▶ Plain-text engineering files
▬▬▬▬▬▬▬▬▬▬
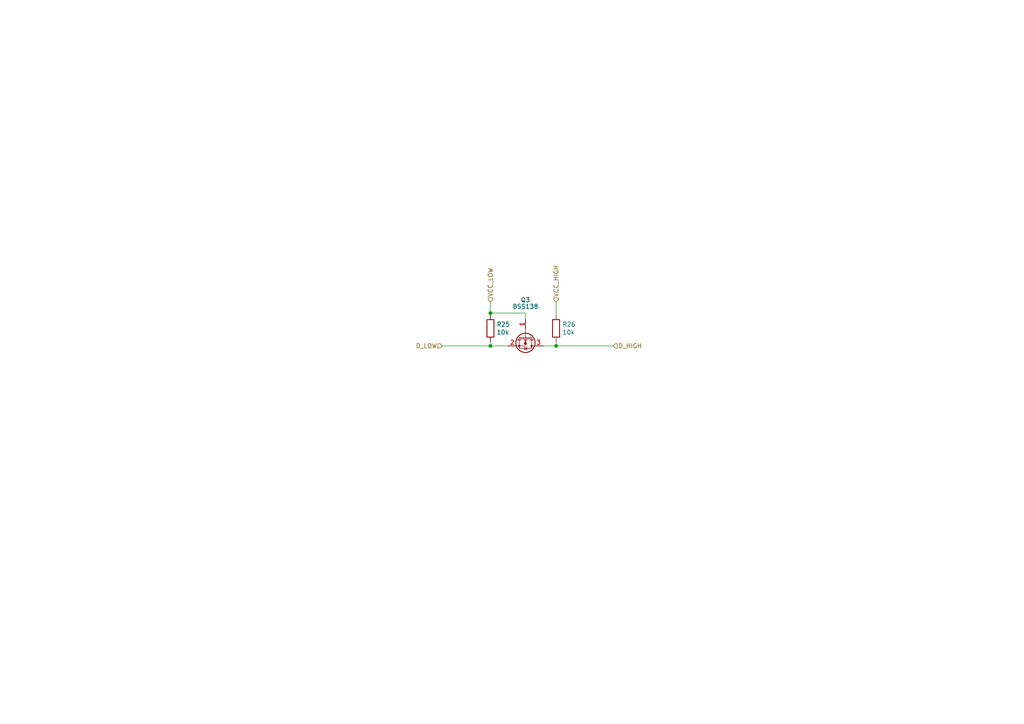
<source format=kicad_sch>
(kicad_sch (version 20211123) (generator eeschema)

  (uuid 992e004a-68f1-4fca-a222-4751337ea1da)

  (paper "A4")

  

  (junction (at 142.24 100.33) (diameter 0) (color 0 0 0 0)
    (uuid 1c3c1cb6-3880-476c-8450-a88dc5fd6d77)
  )
  (junction (at 161.29 100.33) (diameter 0) (color 0 0 0 0)
    (uuid 95e43933-7af9-4f09-9354-fa2d126e9179)
  )
  (junction (at 142.24 90.805) (diameter 0) (color 0 0 0 0)
    (uuid e2c68167-0e38-4ff6-a271-780deae86b9f)
  )

  (wire (pts (xy 142.24 100.33) (xy 147.32 100.33))
    (stroke (width 0) (type default) (color 0 0 0 0))
    (uuid 00143242-3184-4523-8e7f-daba08cf5ce4)
  )
  (wire (pts (xy 142.24 87.63) (xy 142.24 90.805))
    (stroke (width 0) (type default) (color 0 0 0 0))
    (uuid 4932a887-dbc7-4cfa-aad3-e843c2808da9)
  )
  (wire (pts (xy 152.4 90.805) (xy 152.4 92.71))
    (stroke (width 0) (type default) (color 0 0 0 0))
    (uuid 4ed27dc2-228d-4e8c-b826-25aa5803d355)
  )
  (wire (pts (xy 161.29 100.33) (xy 161.29 99.06))
    (stroke (width 0) (type default) (color 0 0 0 0))
    (uuid 6c2c7e20-9030-443d-8a41-4f317c2df011)
  )
  (wire (pts (xy 161.29 100.33) (xy 177.8 100.33))
    (stroke (width 0) (type default) (color 0 0 0 0))
    (uuid 8b9c65aa-3639-4c55-833f-228096427d25)
  )
  (wire (pts (xy 161.29 87.63) (xy 161.29 91.44))
    (stroke (width 0) (type default) (color 0 0 0 0))
    (uuid a8e0bdba-c622-49b9-92cf-0ce7da9ac3ab)
  )
  (wire (pts (xy 142.24 90.805) (xy 152.4 90.805))
    (stroke (width 0) (type default) (color 0 0 0 0))
    (uuid ac0c0b31-42c2-4cfb-9955-385607011ec9)
  )
  (wire (pts (xy 142.24 99.06) (xy 142.24 100.33))
    (stroke (width 0) (type default) (color 0 0 0 0))
    (uuid c1a68e1d-0d11-4d91-9c84-fa638d65a7e6)
  )
  (wire (pts (xy 142.24 90.805) (xy 142.24 91.44))
    (stroke (width 0) (type default) (color 0 0 0 0))
    (uuid da082eff-af6c-4dfd-8101-46bc748c74d8)
  )
  (wire (pts (xy 157.48 100.33) (xy 161.29 100.33))
    (stroke (width 0) (type default) (color 0 0 0 0))
    (uuid f10eaf36-21b8-4df0-be44-dfe2b1d7d1cc)
  )
  (wire (pts (xy 128.27 100.33) (xy 142.24 100.33))
    (stroke (width 0) (type default) (color 0 0 0 0))
    (uuid f54e2872-b41e-42d3-b2b4-cc7ac3bd1c61)
  )

  (hierarchical_label "D_LOW" (shape input) (at 128.27 100.33 180)
    (effects (font (size 1.27 1.27)) (justify right))
    (uuid 4295e57b-2c46-4a3a-9d92-9a06fc92069e)
  )
  (hierarchical_label "VCC_LOW" (shape input) (at 142.24 87.63 90)
    (effects (font (size 1.27 1.27)) (justify left))
    (uuid 46d281ce-38fe-4ce4-8248-c872e3d81b02)
  )
  (hierarchical_label "D_HIGH" (shape input) (at 177.8 100.33 0)
    (effects (font (size 1.27 1.27)) (justify left))
    (uuid 6124b1a4-b9b8-46f7-aaef-930834571b58)
  )
  (hierarchical_label "VCC_HIGH" (shape input) (at 161.29 87.63 90)
    (effects (font (size 1.27 1.27)) (justify left))
    (uuid 731dd310-855a-48fb-8d5f-97966ef4ec49)
  )

  (symbol (lib_id "Device:R") (at 161.29 95.25 180) (unit 1)
    (in_bom yes) (on_board yes)
    (uuid 026f1d97-34eb-49dd-9c33-d05112658cbb)
    (property "Reference" "R26" (id 0) (at 163.068 94.0816 0)
      (effects (font (size 1.27 1.27)) (justify right))
    )
    (property "Value" "10k" (id 1) (at 163.068 96.393 0)
      (effects (font (size 1.27 1.27)) (justify right))
    )
    (property "Footprint" "Resistor_SMD:R_0805_2012Metric_Pad1.20x1.40mm_HandSolder" (id 2) (at 163.068 95.25 90)
      (effects (font (size 1.27 1.27)) hide)
    )
    (property "Datasheet" "~" (id 3) (at 161.29 95.25 0)
      (effects (font (size 1.27 1.27)) hide)
    )
    (pin "1" (uuid 11202e48-6cd9-4249-848c-9457be150054))
    (pin "2" (uuid be7146eb-230b-419b-a1a5-03011bb4beab))
  )

  (symbol (lib_id "Device:R") (at 142.24 95.25 0) (unit 1)
    (in_bom yes) (on_board yes)
    (uuid 67f35a7e-bb4b-437f-b6c0-1aee87002f11)
    (property "Reference" "R25" (id 0) (at 144.018 94.0816 0)
      (effects (font (size 1.27 1.27)) (justify left))
    )
    (property "Value" "10k" (id 1) (at 144.018 96.393 0)
      (effects (font (size 1.27 1.27)) (justify left))
    )
    (property "Footprint" "Resistor_SMD:R_0805_2012Metric_Pad1.20x1.40mm_HandSolder" (id 2) (at 140.462 95.25 90)
      (effects (font (size 1.27 1.27)) hide)
    )
    (property "Datasheet" "~" (id 3) (at 142.24 95.25 0)
      (effects (font (size 1.27 1.27)) hide)
    )
    (pin "1" (uuid 11c257e3-4c24-4a0c-8050-9741c14511be))
    (pin "2" (uuid ef599b24-a97a-4001-a928-cc3893d9c4c8))
  )

  (symbol (lib_id "Transistor_FET:BSS138") (at 152.4 97.79 270) (unit 1)
    (in_bom yes) (on_board yes)
    (uuid f13be8ce-8182-46b3-b9ba-b652a9ef6815)
    (property "Reference" "Q3" (id 0) (at 152.4 86.995 90))
    (property "Value" "BSS138" (id 1) (at 152.4 88.9 90))
    (property "Footprint" "Package_TO_SOT_SMD:SOT-23" (id 2) (at 150.495 102.87 0)
      (effects (font (size 1.27 1.27) italic) (justify left) hide)
    )
    (property "Datasheet" "https://www.onsemi.com/pub/Collateral/BSS138-D.PDF" (id 3) (at 152.4 97.79 0)
      (effects (font (size 1.27 1.27)) (justify left) hide)
    )
    (pin "1" (uuid a28f42a7-7b1b-415d-b816-57b74f1c5b99))
    (pin "2" (uuid 010f317a-2944-4922-a1b9-cba79c520bf1))
    (pin "3" (uuid 57174dcd-07e1-4450-a6ba-3147e58e1d28))
  )
)

</source>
▬▬▬▬▬▬▬▬▬▬
▶ Task objective
Your task is to set down the records shown above exactly, minus any pictures.

▶ Result of the exercise
<source format=kicad_sch>
(kicad_sch (version 20211123) (generator eeschema)

  (uuid 992e004a-68f1-4fca-a222-4751337ea1da)

  (paper "A4")

  

  (junction (at 142.24 100.33) (diameter 0) (color 0 0 0 0)
    (uuid 1c3c1cb6-3880-476c-8450-a88dc5fd6d77)
  )
  (junction (at 161.29 100.33) (diameter 0) (color 0 0 0 0)
    (uuid 95e43933-7af9-4f09-9354-fa2d126e9179)
  )
  (junction (at 142.24 90.805) (diameter 0) (color 0 0 0 0)
    (uuid e2c68167-0e38-4ff6-a271-780deae86b9f)
  )

  (wire (pts (xy 142.24 100.33) (xy 147.32 100.33))
    (stroke (width 0) (type default) (color 0 0 0 0))
    (uuid 00143242-3184-4523-8e7f-daba08cf5ce4)
  )
  (wire (pts (xy 142.24 87.63) (xy 142.24 90.805))
    (stroke (width 0) (type default) (color 0 0 0 0))
    (uuid 4932a887-dbc7-4cfa-aad3-e843c2808da9)
  )
  (wire (pts (xy 152.4 90.805) (xy 152.4 92.71))
    (stroke (width 0) (type default) (color 0 0 0 0))
    (uuid 4ed27dc2-228d-4e8c-b826-25aa5803d355)
  )
  (wire (pts (xy 161.29 100.33) (xy 161.29 99.06))
    (stroke (width 0) (type default) (color 0 0 0 0))
    (uuid 6c2c7e20-9030-443d-8a41-4f317c2df011)
  )
  (wire (pts (xy 161.29 100.33) (xy 177.8 100.33))
    (stroke (width 0) (type default) (color 0 0 0 0))
    (uuid 8b9c65aa-3639-4c55-833f-228096427d25)
  )
  (wire (pts (xy 161.29 87.63) (xy 161.29 91.44))
    (stroke (width 0) (type default) (color 0 0 0 0))
    (uuid a8e0bdba-c622-49b9-92cf-0ce7da9ac3ab)
  )
  (wire (pts (xy 142.24 90.805) (xy 152.4 90.805))
    (stroke (width 0) (type default) (color 0 0 0 0))
    (uuid ac0c0b31-42c2-4cfb-9955-385607011ec9)
  )
  (wire (pts (xy 142.24 99.06) (xy 142.24 100.33))
    (stroke (width 0) (type default) (color 0 0 0 0))
    (uuid c1a68e1d-0d11-4d91-9c84-fa638d65a7e6)
  )
  (wire (pts (xy 142.24 90.805) (xy 142.24 91.44))
    (stroke (width 0) (type default) (color 0 0 0 0))
    (uuid da082eff-af6c-4dfd-8101-46bc748c74d8)
  )
  (wire (pts (xy 157.48 100.33) (xy 161.29 100.33))
    (stroke (width 0) (type default) (color 0 0 0 0))
    (uuid f10eaf36-21b8-4df0-be44-dfe2b1d7d1cc)
  )
  (wire (pts (xy 128.27 100.33) (xy 142.24 100.33))
    (stroke (width 0) (type default) (color 0 0 0 0))
    (uuid f54e2872-b41e-42d3-b2b4-cc7ac3bd1c61)
  )

  (hierarchical_label "D_LOW" (shape input) (at 128.27 100.33 180)
    (effects (font (size 1.27 1.27)) (justify right))
    (uuid 4295e57b-2c46-4a3a-9d92-9a06fc92069e)
  )
  (hierarchical_label "VCC_LOW" (shape input) (at 142.24 87.63 90)
    (effects (font (size 1.27 1.27)) (justify left))
    (uuid 46d281ce-38fe-4ce4-8248-c872e3d81b02)
  )
  (hierarchical_label "D_HIGH" (shape input) (at 177.8 100.33 0)
    (effects (font (size 1.27 1.27)) (justify left))
    (uuid 6124b1a4-b9b8-46f7-aaef-930834571b58)
  )
  (hierarchical_label "VCC_HIGH" (shape input) (at 161.29 87.63 90)
    (effects (font (size 1.27 1.27)) (justify left))
    (uuid 731dd310-855a-48fb-8d5f-97966ef4ec49)
  )

  (symbol (lib_id "Device:R") (at 161.29 95.25 180) (unit 1)
    (in_bom yes) (on_board yes)
    (uuid 026f1d97-34eb-49dd-9c33-d05112658cbb)
    (property "Reference" "R26" (id 0) (at 163.068 94.0816 0)
      (effects (font (size 1.27 1.27)) (justify right))
    )
    (property "Value" "10k" (id 1) (at 163.068 96.393 0)
      (effects (font (size 1.27 1.27)) (justify right))
    )
    (property "Footprint" "Resistor_SMD:R_0805_2012Metric_Pad1.20x1.40mm_HandSolder" (id 2) (at 163.068 95.25 90)
      (effects (font (size 1.27 1.27)) hide)
    )
    (property "Datasheet" "~" (id 3) (at 161.29 95.25 0)
      (effects (font (size 1.27 1.27)) hide)
    )
    (pin "1" (uuid 11202e48-6cd9-4249-848c-9457be150054))
    (pin "2" (uuid be7146eb-230b-419b-a1a5-03011bb4beab))
  )

  (symbol (lib_id "Device:R") (at 142.24 95.25 0) (unit 1)
    (in_bom yes) (on_board yes)
    (uuid 67f35a7e-bb4b-437f-b6c0-1aee87002f11)
    (property "Reference" "R25" (id 0) (at 144.018 94.0816 0)
      (effects (font (size 1.27 1.27)) (justify left))
    )
    (property "Value" "10k" (id 1) (at 144.018 96.393 0)
      (effects (font (size 1.27 1.27)) (justify left))
    )
    (property "Footprint" "Resistor_SMD:R_0805_2012Metric_Pad1.20x1.40mm_HandSolder" (id 2) (at 140.462 95.25 90)
      (effects (font (size 1.27 1.27)) hide)
    )
    (property "Datasheet" "~" (id 3) (at 142.24 95.25 0)
      (effects (font (size 1.27 1.27)) hide)
    )
    (pin "1" (uuid 11c257e3-4c24-4a0c-8050-9741c14511be))
    (pin "2" (uuid ef599b24-a97a-4001-a928-cc3893d9c4c8))
  )

  (symbol (lib_id "Transistor_FET:BSS138") (at 152.4 97.79 270) (unit 1)
    (in_bom yes) (on_board yes)
    (uuid f13be8ce-8182-46b3-b9ba-b652a9ef6815)
    (property "Reference" "Q3" (id 0) (at 152.4 86.995 90))
    (property "Value" "BSS138" (id 1) (at 152.4 88.9 90))
    (property "Footprint" "Package_TO_SOT_SMD:SOT-23" (id 2) (at 150.495 102.87 0)
      (effects (font (size 1.27 1.27) italic) (justify left) hide)
    )
    (property "Datasheet" "https://www.onsemi.com/pub/Collateral/BSS138-D.PDF" (id 3) (at 152.4 97.79 0)
      (effects (font (size 1.27 1.27)) (justify left) hide)
    )
    (pin "1" (uuid a28f42a7-7b1b-415d-b816-57b74f1c5b99))
    (pin "2" (uuid 010f317a-2944-4922-a1b9-cba79c520bf1))
    (pin "3" (uuid 57174dcd-07e1-4450-a6ba-3147e58e1d28))
  )
)

</source>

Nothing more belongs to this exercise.